Aunt Habiba was certain that we all had magic inside, woven into our dreams. "When you happen to be trapped powerless behind walls, stuck in a dead-end harem," she would say, "you dream of escape. And magic flourishes when you spell out that dream and make the frontiers vanish. Dreams can change your life, and eventually the world. Liberation starts with images dancing in your little head, and you can translate those images in words. And words cost nothing!" She constantly kept hammering at us about this magic within, saying that it was all our fault if we did not make the effort to bring it out. I could make frontiers vanish too -- that was the message I got, sitting on my cushion, up on that terrace. It all seemed so natural as I rocked myself back and forth, throwing my head back occasionally to feel the starlight shining on my face. Theaters ought to be always situated high up, on whitewashed terraces, near the skies. In Fez, on summer nights, faraway galaxies joined in our theater, and there were no limits to hope.

It's a fascinating look at a totally different world. The author is a sociologist who was born in 1940 (same year as Mummy). She mostly writes anecdotes about various little domestic happennings in her childhood (when she was about 8), which were all the women in her family (mother, grandmother, aunts, cousins, various others) had access to -- they rarely left the house. There are traditionalists, like her grandmother and her aunt; rebels like her mother and her cousin Chama, who dream of escape; women with more and less power depending on their status. Something as simple as cooking a meal for yourself is dangerously subversive. It's a very communal, feminine, circumscribed life, but at the same time very close and loving.
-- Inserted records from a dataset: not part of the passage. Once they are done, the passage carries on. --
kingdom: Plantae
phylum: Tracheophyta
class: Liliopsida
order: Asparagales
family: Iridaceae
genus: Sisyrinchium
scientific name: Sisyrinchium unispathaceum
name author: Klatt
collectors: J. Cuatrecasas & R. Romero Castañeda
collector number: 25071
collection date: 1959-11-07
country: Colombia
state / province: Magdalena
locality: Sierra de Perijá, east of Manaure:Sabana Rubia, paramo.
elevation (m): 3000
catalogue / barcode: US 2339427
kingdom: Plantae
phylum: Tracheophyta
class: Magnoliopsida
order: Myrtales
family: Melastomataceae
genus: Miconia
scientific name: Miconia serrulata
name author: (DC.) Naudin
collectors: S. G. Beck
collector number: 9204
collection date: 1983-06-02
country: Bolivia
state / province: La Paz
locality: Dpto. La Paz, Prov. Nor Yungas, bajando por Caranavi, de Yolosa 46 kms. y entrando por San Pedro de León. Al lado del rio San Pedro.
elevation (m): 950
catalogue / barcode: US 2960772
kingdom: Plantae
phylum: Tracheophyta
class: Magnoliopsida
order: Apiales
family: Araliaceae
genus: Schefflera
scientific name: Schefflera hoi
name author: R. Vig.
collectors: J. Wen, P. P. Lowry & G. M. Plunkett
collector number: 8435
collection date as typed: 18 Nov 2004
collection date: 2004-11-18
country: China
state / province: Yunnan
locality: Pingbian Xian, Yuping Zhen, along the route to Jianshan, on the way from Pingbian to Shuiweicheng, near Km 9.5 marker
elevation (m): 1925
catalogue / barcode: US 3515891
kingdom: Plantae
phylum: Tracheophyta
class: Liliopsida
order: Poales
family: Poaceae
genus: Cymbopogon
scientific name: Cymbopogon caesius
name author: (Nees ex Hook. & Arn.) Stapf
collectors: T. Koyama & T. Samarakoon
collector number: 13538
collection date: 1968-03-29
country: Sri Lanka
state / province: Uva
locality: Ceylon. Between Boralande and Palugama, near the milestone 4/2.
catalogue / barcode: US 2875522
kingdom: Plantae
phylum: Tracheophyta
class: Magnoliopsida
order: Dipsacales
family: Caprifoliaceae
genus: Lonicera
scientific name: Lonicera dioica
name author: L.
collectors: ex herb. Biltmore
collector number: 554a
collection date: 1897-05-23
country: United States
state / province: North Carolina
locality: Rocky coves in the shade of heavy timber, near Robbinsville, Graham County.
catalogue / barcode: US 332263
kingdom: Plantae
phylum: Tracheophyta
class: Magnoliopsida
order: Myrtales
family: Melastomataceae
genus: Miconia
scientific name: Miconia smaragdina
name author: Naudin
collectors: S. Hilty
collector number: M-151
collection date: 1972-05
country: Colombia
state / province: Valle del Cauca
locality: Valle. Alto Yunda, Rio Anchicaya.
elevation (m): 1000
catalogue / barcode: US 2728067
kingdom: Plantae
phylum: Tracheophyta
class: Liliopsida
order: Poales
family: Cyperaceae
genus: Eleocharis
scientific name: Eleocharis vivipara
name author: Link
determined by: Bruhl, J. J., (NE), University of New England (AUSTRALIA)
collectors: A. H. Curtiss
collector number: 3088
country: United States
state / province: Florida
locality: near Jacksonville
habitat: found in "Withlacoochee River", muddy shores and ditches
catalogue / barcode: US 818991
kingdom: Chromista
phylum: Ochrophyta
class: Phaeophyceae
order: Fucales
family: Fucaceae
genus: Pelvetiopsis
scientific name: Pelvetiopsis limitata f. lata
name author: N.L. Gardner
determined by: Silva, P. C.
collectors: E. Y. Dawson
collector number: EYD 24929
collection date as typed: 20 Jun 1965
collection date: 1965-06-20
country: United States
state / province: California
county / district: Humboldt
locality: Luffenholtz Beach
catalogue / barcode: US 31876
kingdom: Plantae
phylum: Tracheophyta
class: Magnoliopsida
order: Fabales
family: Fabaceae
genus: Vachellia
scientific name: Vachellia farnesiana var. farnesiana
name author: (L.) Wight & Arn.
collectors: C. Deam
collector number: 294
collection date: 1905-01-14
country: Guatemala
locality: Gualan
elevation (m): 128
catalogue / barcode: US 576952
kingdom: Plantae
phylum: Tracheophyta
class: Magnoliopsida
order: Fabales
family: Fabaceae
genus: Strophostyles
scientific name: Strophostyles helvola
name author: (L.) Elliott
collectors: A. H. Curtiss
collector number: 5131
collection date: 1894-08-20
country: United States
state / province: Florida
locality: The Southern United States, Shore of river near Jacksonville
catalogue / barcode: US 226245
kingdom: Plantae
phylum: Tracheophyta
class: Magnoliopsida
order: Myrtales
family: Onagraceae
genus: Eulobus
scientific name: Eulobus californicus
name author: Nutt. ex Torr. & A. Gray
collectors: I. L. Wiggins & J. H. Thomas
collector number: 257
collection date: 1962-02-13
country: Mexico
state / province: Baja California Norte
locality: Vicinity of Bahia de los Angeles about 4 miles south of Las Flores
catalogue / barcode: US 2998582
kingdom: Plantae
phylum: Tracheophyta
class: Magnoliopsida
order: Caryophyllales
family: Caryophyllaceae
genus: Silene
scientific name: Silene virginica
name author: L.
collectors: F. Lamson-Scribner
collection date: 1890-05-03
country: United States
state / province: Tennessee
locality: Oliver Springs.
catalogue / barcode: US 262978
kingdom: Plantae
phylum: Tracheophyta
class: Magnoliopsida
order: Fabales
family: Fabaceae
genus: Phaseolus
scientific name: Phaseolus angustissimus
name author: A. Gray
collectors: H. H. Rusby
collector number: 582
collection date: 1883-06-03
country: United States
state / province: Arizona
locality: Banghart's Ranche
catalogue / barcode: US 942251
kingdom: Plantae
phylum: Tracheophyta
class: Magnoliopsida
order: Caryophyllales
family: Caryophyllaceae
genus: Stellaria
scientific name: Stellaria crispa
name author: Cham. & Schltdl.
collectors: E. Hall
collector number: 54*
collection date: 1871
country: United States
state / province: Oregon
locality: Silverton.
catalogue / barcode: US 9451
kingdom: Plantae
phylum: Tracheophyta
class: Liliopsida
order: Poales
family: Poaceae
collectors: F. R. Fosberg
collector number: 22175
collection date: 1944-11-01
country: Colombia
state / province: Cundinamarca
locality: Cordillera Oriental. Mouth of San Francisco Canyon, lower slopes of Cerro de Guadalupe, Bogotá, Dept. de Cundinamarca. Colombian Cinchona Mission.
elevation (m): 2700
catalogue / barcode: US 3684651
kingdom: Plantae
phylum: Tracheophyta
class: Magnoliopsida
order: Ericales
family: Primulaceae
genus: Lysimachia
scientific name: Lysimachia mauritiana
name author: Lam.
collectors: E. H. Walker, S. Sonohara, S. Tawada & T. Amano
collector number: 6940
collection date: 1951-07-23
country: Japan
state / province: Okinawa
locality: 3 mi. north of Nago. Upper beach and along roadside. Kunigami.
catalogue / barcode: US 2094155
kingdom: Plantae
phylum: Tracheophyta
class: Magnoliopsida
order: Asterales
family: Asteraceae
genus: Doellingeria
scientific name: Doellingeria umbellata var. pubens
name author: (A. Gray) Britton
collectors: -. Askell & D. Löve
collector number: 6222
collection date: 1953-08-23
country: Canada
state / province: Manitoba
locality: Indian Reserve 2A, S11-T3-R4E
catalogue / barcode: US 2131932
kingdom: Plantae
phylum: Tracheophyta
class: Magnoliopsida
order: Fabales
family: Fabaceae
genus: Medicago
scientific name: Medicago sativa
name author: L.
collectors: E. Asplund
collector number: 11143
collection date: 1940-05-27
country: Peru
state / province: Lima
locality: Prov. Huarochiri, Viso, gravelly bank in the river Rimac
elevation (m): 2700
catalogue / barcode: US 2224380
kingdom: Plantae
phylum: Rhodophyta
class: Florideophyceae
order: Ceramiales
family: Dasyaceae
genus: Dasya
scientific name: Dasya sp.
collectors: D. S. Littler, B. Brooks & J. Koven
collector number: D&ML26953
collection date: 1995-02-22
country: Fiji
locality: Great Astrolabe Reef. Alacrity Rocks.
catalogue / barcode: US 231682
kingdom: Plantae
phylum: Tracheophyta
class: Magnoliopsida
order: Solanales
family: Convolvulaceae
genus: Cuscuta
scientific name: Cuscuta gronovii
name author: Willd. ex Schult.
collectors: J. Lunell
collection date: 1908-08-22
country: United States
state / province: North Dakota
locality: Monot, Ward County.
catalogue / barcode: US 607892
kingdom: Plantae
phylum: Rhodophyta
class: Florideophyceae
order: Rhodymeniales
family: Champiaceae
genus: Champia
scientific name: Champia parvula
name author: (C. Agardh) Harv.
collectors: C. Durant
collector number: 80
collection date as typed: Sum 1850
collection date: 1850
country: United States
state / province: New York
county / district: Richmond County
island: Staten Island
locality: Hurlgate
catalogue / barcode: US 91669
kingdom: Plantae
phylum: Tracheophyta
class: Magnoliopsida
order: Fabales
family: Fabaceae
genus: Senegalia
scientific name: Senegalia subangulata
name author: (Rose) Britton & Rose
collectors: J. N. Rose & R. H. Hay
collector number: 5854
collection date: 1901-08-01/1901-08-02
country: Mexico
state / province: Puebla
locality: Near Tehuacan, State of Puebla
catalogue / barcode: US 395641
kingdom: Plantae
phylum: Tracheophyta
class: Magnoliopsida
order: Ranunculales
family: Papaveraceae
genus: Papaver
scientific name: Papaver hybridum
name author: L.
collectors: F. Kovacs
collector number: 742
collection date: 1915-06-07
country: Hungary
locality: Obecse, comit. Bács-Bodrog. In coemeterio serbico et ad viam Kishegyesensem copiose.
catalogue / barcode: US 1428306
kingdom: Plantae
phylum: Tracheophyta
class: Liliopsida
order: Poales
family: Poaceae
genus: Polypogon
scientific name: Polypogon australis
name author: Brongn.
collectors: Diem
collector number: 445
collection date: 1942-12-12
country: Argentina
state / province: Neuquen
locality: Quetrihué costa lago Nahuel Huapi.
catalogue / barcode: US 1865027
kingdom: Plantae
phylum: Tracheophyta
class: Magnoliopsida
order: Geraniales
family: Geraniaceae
It's contrasted with her grandfather's household, also a harem but totally different from the one in the city. The little girl spends a lot of time trying to figure out what, in that case, a harem actually is. The author's added several footnotes that expand on her memories from an adult, historical perspective.

Really liked it.

Impressive!

Date: 2002-12-30 12:03 pm (UTC)
From: [identity profile] life-on-queen.livejournal.com
I feel inferior. The last thing I read (not counting work) was Taboo.

Admittedly, it was 1:30 in the morning and I wasn't looking for high-minded debate...still...ouch. Gotta go improve my mind.

K.

Re: Impressive!

Date: 2002-12-30 01:14 pm (UTC)
From: [identity profile] electricland.livejournal.com
Nah... not that impressive. Mummy gave it to me when she was finished with it. I was initially intimidated, but you can't be intimidated long by a book that starts:

"I was born in a harem in 1940 in Fez, a ninth-century Moroccan city some five thousand kilometers west of Mecca, and one thousand kilometers south of Madrid, one of the dangerous capitals of the Christians. The problems with the Christians start, said Father, as with women, when the hudud, or sacred frontier, is not respected. I was born in the midst of chaos, since neither Christians nor women accepted the frontiers."
Sucks you right in, that does.

P.S.

Date: 2002-12-30 01:16 pm (UTC)
From: [identity profile] electricland.livejournal.com
Susan Johnson: Evil.

Re: P.S.

Date: 2002-12-30 01:23 pm (UTC)
From: [identity profile] life-on-queen.livejournal.com
I know. I need to be exorcised.

And bring that book with you tonight...it rocks!